**EXERCISE REQUIREMENTS**
Your output should be exactly the lines from the one containing "29 mars, 2017 kl. 13:23" through the last line of the listing, and nothing else. Pictures stay out.

***

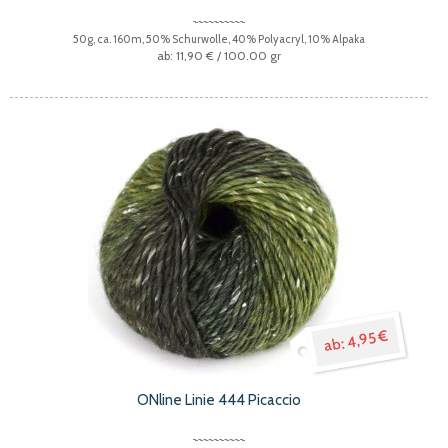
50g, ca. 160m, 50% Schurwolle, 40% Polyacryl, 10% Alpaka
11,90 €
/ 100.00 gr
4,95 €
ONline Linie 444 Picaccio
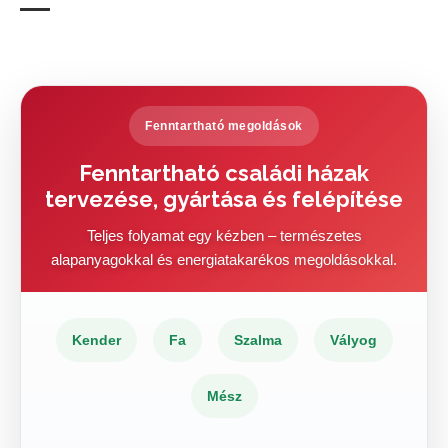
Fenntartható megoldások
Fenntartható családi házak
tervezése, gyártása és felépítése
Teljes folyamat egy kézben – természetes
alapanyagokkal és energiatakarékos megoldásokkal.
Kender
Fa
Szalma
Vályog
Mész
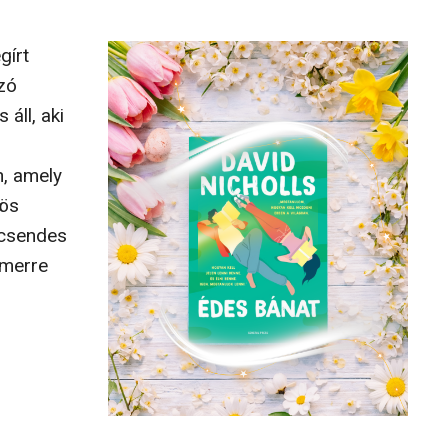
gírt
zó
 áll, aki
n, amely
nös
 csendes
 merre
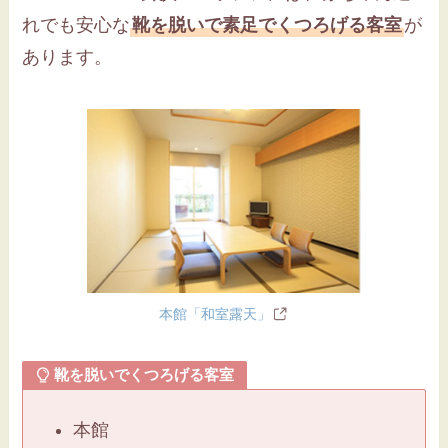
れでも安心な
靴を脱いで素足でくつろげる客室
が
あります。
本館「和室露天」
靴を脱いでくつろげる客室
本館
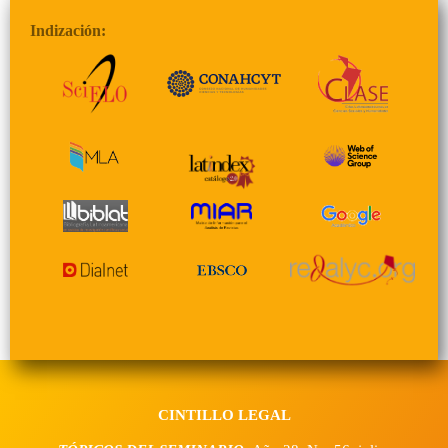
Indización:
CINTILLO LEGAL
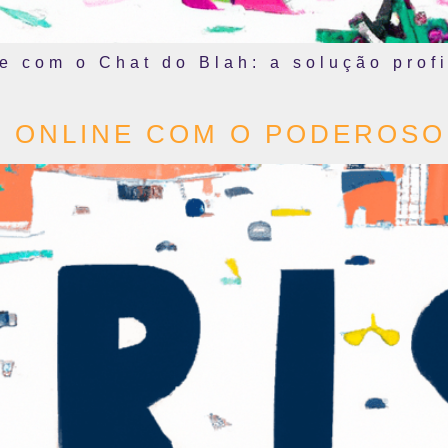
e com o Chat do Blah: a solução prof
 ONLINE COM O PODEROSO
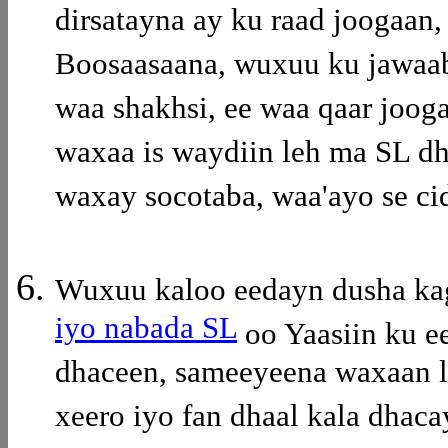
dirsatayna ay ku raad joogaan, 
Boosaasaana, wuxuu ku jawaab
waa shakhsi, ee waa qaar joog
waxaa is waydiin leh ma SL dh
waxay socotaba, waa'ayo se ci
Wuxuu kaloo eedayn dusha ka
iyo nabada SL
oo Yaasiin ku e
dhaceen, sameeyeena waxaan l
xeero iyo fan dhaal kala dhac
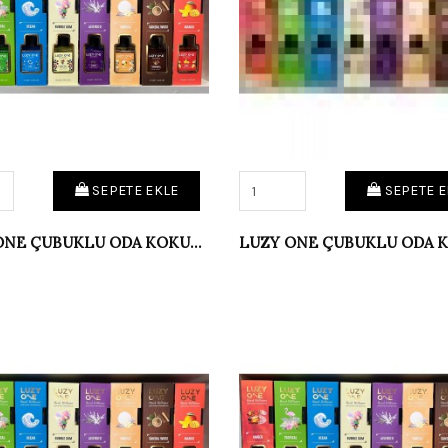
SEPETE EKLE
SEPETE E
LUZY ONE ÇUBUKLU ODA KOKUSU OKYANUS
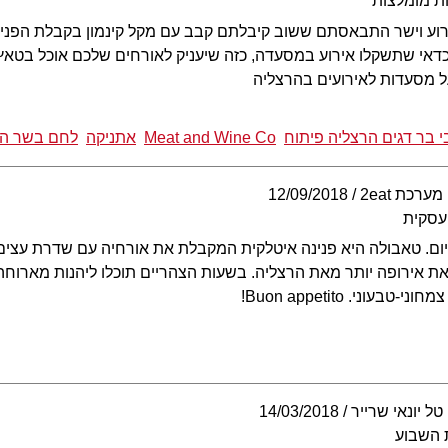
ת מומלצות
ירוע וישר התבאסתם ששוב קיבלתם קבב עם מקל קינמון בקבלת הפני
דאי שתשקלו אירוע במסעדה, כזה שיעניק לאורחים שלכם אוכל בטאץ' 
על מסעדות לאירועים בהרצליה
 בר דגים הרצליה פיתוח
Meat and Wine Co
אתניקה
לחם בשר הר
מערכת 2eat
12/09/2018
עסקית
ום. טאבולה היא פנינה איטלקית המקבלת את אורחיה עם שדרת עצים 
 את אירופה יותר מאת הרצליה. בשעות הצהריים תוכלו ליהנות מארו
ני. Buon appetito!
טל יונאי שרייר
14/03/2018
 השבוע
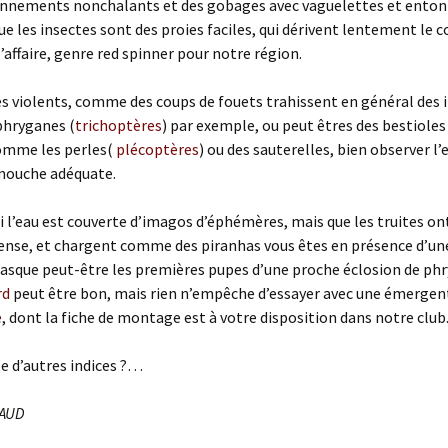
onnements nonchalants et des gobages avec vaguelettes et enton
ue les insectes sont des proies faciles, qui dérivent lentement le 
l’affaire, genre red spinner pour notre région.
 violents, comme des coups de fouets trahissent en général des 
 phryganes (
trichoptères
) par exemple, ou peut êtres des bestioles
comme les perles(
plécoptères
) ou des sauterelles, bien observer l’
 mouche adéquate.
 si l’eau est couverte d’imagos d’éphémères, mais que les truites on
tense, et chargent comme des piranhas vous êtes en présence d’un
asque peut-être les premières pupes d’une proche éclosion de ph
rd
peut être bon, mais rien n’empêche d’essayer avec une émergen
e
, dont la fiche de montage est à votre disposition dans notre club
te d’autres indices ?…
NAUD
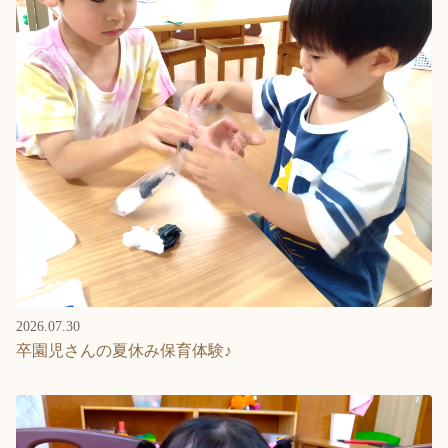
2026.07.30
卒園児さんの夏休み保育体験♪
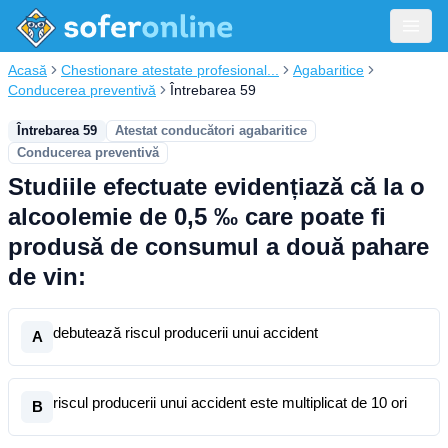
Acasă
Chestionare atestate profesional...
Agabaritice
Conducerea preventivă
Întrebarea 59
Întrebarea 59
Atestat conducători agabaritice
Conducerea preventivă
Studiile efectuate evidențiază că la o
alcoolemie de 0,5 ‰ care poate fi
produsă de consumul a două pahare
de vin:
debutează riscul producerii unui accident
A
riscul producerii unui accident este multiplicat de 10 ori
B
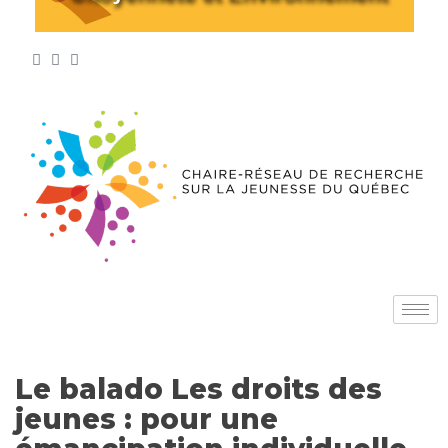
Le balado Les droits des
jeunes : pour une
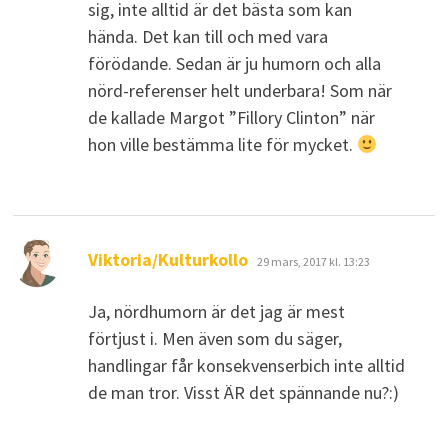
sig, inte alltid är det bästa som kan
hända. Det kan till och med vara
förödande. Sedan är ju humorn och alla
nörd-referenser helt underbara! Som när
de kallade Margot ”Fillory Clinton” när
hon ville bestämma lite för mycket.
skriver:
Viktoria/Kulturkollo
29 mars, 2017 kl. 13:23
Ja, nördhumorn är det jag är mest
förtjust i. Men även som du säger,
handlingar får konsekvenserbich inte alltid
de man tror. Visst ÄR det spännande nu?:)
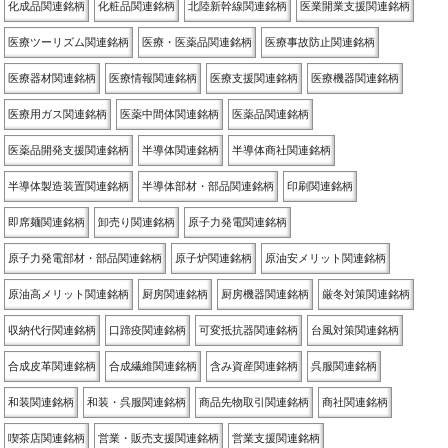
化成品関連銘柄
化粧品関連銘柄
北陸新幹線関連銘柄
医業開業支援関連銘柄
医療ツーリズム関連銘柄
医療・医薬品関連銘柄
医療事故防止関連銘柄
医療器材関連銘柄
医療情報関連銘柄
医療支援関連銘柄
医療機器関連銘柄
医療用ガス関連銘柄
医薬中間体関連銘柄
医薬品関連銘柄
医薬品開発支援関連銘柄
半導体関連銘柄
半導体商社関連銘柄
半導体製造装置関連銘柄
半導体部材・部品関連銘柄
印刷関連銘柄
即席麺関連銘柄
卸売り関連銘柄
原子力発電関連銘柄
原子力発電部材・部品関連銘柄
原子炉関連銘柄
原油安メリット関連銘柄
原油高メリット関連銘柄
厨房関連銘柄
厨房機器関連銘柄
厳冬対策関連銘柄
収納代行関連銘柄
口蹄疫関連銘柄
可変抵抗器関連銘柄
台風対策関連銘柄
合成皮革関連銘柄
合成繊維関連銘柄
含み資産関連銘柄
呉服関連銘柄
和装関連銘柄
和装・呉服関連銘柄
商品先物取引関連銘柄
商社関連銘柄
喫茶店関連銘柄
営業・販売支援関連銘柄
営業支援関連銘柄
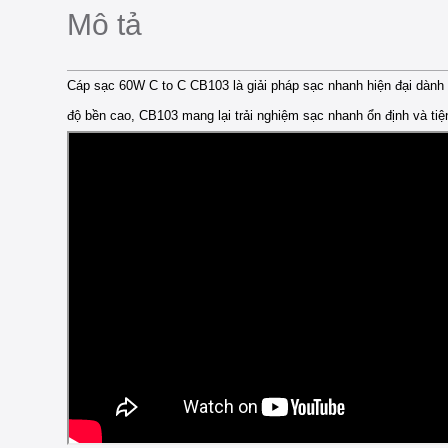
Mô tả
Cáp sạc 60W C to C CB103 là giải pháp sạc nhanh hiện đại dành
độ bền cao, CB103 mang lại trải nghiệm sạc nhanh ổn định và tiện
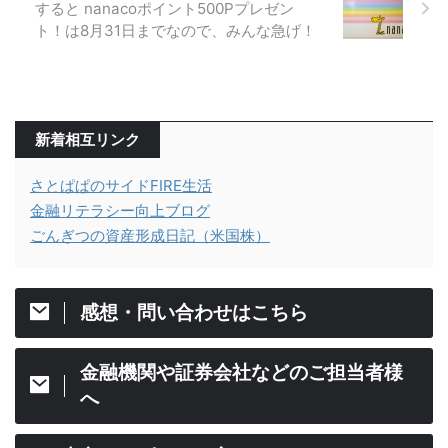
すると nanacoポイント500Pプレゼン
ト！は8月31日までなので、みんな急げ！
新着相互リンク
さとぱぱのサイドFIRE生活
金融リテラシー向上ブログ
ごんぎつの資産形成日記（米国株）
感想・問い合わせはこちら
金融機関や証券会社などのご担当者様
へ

***

**WRITTEN SOLUTION**
29 mars, 2017 kl. 13:23
Ja, nördhumorn är det jag är mest
förtjust i. Men även som du säger,
handlingar får konsekvenserbich inte alltid
de man tror. Visst ÄR det spännande nu?:)
化成品関連銘柄
化粧品関連銘柄
北陸新幹線関連銘柄
医業開業支援関連銘柄
医療ツーリズム関連銘柄
医療・医薬品関連銘柄
医療事故防止関連銘柄
医療器材関連銘柄
医療情報関連銘柄
医療支援関連銘柄
医療機器関連銘柄
医療用ガス関連銘柄
医薬中間体関連銘柄
医薬品関連銘柄
医薬品開発支援関連銘柄
半導体関連銘柄
半導体商社関連銘柄
半導体製造装置関連銘柄
半導体部材・部品関連銘柄
印刷関連銘柄
即席麺関連銘柄
卸売り関連銘柄
原子力発電関連銘柄
原子力発電部材・部品関連銘柄
原子炉関連銘柄
原油安メリット関連銘柄
原油高メリット関連銘柄
厨房関連銘柄
厨房機器関連銘柄
厳冬対策関連銘柄
収納代行関連銘柄
口蹄疫関連銘柄
可変抵抗器関連銘柄
台風対策関連銘柄
合成皮革関連銘柄
合成繊維関連銘柄
含み資産関連銘柄
呉服関連銘柄
和装関連銘柄
和装・呉服関連銘柄
商品先物取引関連銘柄
商社関連銘柄
喫茶店関連銘柄
営業・販売支援関連銘柄
営業支援関連銘柄
Mô tả
Cáp sạc 60W C to C CB103 là giải pháp sạc nhanh hiện đại dành
độ bền cao, CB103 mang lại trải nghiệm sạc nhanh ổn định và tiện
すると nanacoポイント500Pプレゼン
ト！は8月31日までなので、みんな急げ！
新着相互リンク
さとぱぱのサイドFIRE生活
金融リテラシー向上ブログ
ごんぎつの資産形成日記（米国株）
感想・問い合わせはこちら
金融機関や証券会社などのご担当者様
へ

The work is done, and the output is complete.